Yes definitely, a lot of the research has brought us some positive data but there are still some areas of the prototype that need to be developed further. We have discovered that there a lot of small issues related to the state of elderly people that are very different from person to person that cannot be picked up from traditional lab experiments. Each person is unique which restricts how they interact with the robots and makes it very difficult to adjust the machine to cope with these disparities, problems and potentials. It has been very interesting, but there are still a lot of challenges that need to be solved.
Can you explain some of the projects you have been involved with that are successfully on the market?
In Portugal, digital literacy above 60 is not very high and most older adults do not have software or computers in their home. With Cáritas Coimbra, the non-profit organisation I work for, in the past years we have been able to implement digital technologies amongst day care and residential users. It started very small and now most of Cáritas’ elderly clients are using tablets, for example for cognitive games.
We also have a programme that connects cognitive rehabilitation with physical rehabilitation for ageing people living at our residences by providing them with a resort-type activity programme that enables them to take part in all kinds of specially designed activities. This is a much more dynamic service that can be individually personalised, compared to the previous one which limited users to one room, one activity.
Did you face many challenges implementing these solutions?
Implementing any kind of change is difficult, and this is not just the case for ageing people. When people are settled in a scheme there will always be retaliation. There is the need for a thought-out process. We received criticism when we had to change rooms to implement the new solutions, but, by involving them as a group with making decisions and choosing what they think should change, they became a lot more receptive, and continue to be so with new products.
With GrowMeUp it was actually a very nice story. At the start only 20 volunteers out of 1500 ageing persons in our services were interested in participating with the prototypes. After three months of starting the project we were constantly approached by people saying, ‘I want to participate with the robots, why am I not allowed a robot?’. We ended up with a different problem, acceptance from the ageing community but not enough robots. The difficulties we have faced have been to do with housing conditions or very low pensions that do not enable technological appliances to be integrated in everyone’s daily lives.

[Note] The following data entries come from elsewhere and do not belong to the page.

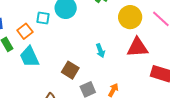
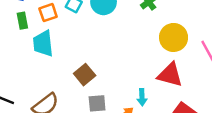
cyan arrow: (100, 51) -> (142, 97), moved

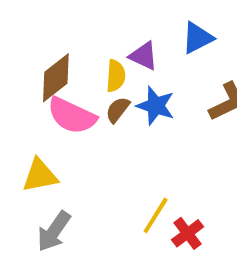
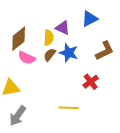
pink semicircle: (72, 116) -> (27, 58), size x0.7
yellow line: (156, 215) -> (69, 108), turned 60
red cross: (187, 233) -> (91, 82), moved

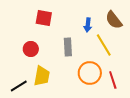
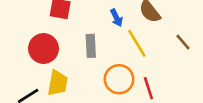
blue arrow: (88, 25) -> (116, 18), turned -32
red circle: (31, 49) -> (44, 48), size x1.5

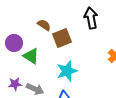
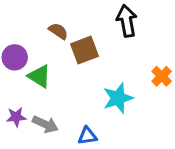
cyan star: (67, 71) -> (118, 98), moved

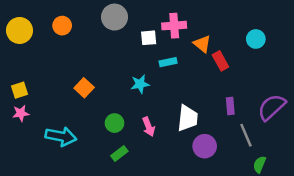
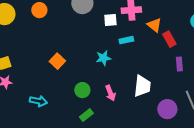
purple rectangle: (230, 106) -> (179, 64), moved
cyan arrow: (61, 136) -> (38, 101), size x0.7
purple circle: (205, 146) -> (167, 109), moved

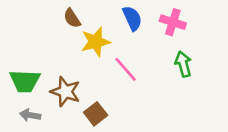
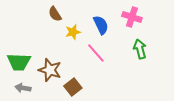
blue semicircle: (132, 18) -> (101, 25), moved
yellow star: (96, 42) -> (73, 32), size x0.7

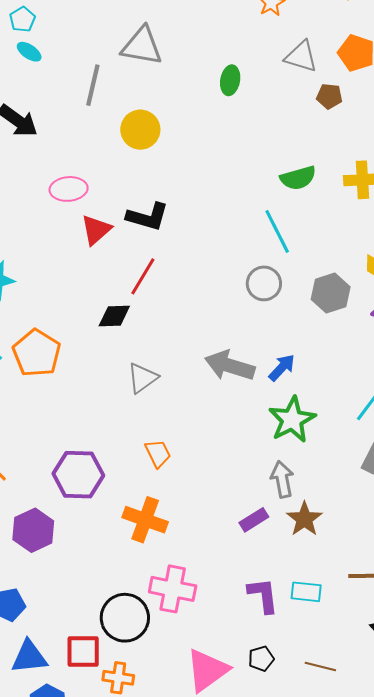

Being your first time attending the AAL Forum, what do you consider is important about the AAL Programme?
The AAL execution appears much more tangible than a lot of other European frameworks on integrating users and third sector organisations like Cáritas with traditional stakeholders, researchers and companies, enabling them to create a good ecosystem that actually works. And AAL have been able to make this happen. More than other frameworks or initiatives, AAL have been able to generate a network with all kinds of actors and stakeholders who can speak, if not the same language, a common language. However, what does need to be addressed and what I will be discussing at the AAL Forum, is how we need more actors (users and authorities) to get involved in discussing the effective needs of older persons and how to integrate them in the social and health provision services, investing also on improving housing or financial issues, essential to enable the broad implementation of AAL solutions.